MINNEAPOLIS – The post-Tom Thibodeau era is officially underway as the Minnesota Timberwolves practiced for the first time with Ryan Saunders in charge on Monday afternoon. A tumultuous season for the Wolves became more controversy-ridden with the firing.
The Wolves have faced more dysfunction than the average NBA team this season, through nobody’s fault but their own. The Jimmy Butler fiasco could have been prevented, but once that happened, this couldn’t.
Now it’s Saunders’ team. Whether the 32-year-old is ready to be the head coach of an NBA team is yet to be seen. He’s the youngest NBA coach in the NBA in over 40 years, according to Elias Sports. He’s in a very unique spot. This is something that Saunders has been preparing for his entire life. His late father, Flip, is a legacy figure in this organization, and that’s who Ryan learned from.
The relationship he has with many of the players is unique. He may be the one that can get the most out of guys such as Andrew Wiggins and Tyus Jones. He’s known them their entire professional careers. Saunders has been around the league for his entire life, and this was his 10th season as an assistant coach in the NBA, with a few of them under his father’s guidance.
“I think everybody knows this is special,” Saunders said. “This is special, for a number of reasons. In the current moment it’s special because of the players.”

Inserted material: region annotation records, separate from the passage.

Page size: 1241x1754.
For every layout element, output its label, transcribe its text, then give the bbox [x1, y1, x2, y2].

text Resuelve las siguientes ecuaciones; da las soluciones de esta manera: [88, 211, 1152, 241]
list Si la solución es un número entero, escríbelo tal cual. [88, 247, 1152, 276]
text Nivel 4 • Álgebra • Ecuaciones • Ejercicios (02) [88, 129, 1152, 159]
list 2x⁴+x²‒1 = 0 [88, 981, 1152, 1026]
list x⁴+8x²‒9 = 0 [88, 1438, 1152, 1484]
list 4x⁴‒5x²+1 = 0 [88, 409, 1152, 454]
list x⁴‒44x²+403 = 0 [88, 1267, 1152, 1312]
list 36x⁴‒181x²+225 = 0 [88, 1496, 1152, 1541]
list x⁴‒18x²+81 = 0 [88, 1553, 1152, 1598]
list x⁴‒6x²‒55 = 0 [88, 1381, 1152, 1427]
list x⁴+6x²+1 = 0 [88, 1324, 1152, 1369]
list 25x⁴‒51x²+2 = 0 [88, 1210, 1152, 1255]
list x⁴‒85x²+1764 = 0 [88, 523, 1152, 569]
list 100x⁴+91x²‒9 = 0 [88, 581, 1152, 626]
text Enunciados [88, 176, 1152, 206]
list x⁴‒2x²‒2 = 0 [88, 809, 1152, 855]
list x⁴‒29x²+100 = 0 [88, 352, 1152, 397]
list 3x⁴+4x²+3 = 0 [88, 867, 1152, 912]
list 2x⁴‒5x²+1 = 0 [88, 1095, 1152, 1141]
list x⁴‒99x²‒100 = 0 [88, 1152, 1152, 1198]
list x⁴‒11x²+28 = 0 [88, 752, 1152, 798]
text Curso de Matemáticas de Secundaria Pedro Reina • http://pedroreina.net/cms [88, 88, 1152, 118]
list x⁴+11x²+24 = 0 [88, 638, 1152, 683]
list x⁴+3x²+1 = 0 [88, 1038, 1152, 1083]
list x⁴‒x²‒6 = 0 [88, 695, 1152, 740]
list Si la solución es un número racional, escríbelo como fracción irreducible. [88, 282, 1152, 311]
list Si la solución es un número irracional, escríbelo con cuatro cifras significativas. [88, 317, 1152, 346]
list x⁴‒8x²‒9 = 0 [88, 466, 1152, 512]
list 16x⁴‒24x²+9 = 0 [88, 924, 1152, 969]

Time will tell if the Wolves have found the guy for the future in Saunders, but he’s getting his opportunity. Minnesota has 42 games remaining in the season, and that’s certainly a large sample size to determine if Saunders has what it takes to retain the position.
“We’re excited for Ryan Saunders to have his chance as the coach,” general manager Scott Layden said. “I think that he’s a certainly very talented coach. I think he’s someone that has been preparing for this his whole life.”
Layden was asked a very fair question about his job security moving forward. Whether or not he’s the general manager moving forward is a question that will have to be answered at the end of the season – if not sooner – but there’s no doubt his seat is warm following everything that’s gone on.
He responded to the job security question by posing that the reporters should have to worry about their job security. It was odd and rather tone-deaf. That moment was one that Layden was likely trying to lighten the mood, but it did the exact opposite. It made what was already a rather awkward media gathering even worse.
Whether Layden is around the Wolves for the future is up for debate, but there’s no question that no matter how long he lasts, the media is going to outlast him.
Derrick Rose’s comments
Rose was certainly the most hurt by the news of the three players – along with Wiggins and Karl-Anthony Towns – that met with the media on Monday. That much is understandable. Much of Rose’s career has been linked to Thibodeau. Those two achieved a relatively high level of success in Chicago together before Thibodeau helped to revitalize Rose’s career this season in Minnesota.
He was shocked by the news. He views Thibodeau as someone that helped saved him from being out of the NBA last February following the Cleveland Cavaliers trading him and the Utah Jazz cutting him prior to him ever reporting. That was one of the lowest points of Rose’s career, and it’s understandable that he’s upset that his guy was relieved of his duties.
With that said, Rose expects to keep going at the same rate he has been at this season. He’s been great for the Wolves this year, and a big reason as to why they’re near the .500 mark on the season. Rose has experienced a career revitalization and wants to keep that up.
“I have a lot of confidence in myself. Thibs was just the coach that believed in me. I mean he jump-started my career again, and for that I’ll always be thankful,” Rose said. “For everybody that thinks it’s gonna stop, kill yourself. It’s not.”
However, his comments went too far. It’s one thing to have confidence in one’s self, but using the phrasing of “kill yourself” as Rose did is not appropriate. Yes, Rose apologized for his phrasing on Twitter later in the day, but it’s still inexcusable.
I messed up by using the slang term “kill yourself” today in response to a question about whether I can continue to perform without coach Thibs. I did not mean it literally and regret using it so I apologize.
— Derrick Rose (@drose) January 7, 2019
Aside from that, Rose had a few more interesting things to say, and the one of the most note may have been that he plans on staying in Minnesota not only for the remainder of this season – he has no-trade rights – and hopes to re-sign with the Wolves in the off-season as well.
Offense moving faster
The other notable thing that Rose added in was that he thinks the Wolves will play with a faster pace on the offensive end of the floor.
“That was one thing he put an emphasis on today. He wanted a faster pace,” Rose said of what stylistic changes might be seen on the offensive end of the floor with Saunders in charge. “Offensively, he wants a faster tempo.”
This was one of the few basketball-centric things to be revealed on Monday afternoon. Rose added in that the defensive end of the floor wasn’t much of the focus on the practice floor that day, either.
This year under Thibodeau the Wolves ranked 12th in the league in pace with 101.12 possessions per game. That number could certainly rise higher under Saunders. There’s no question that the Wolves have the personnel to do it, whether or not they’ll be able to execute that strategy at a high enough level is yet to be seen.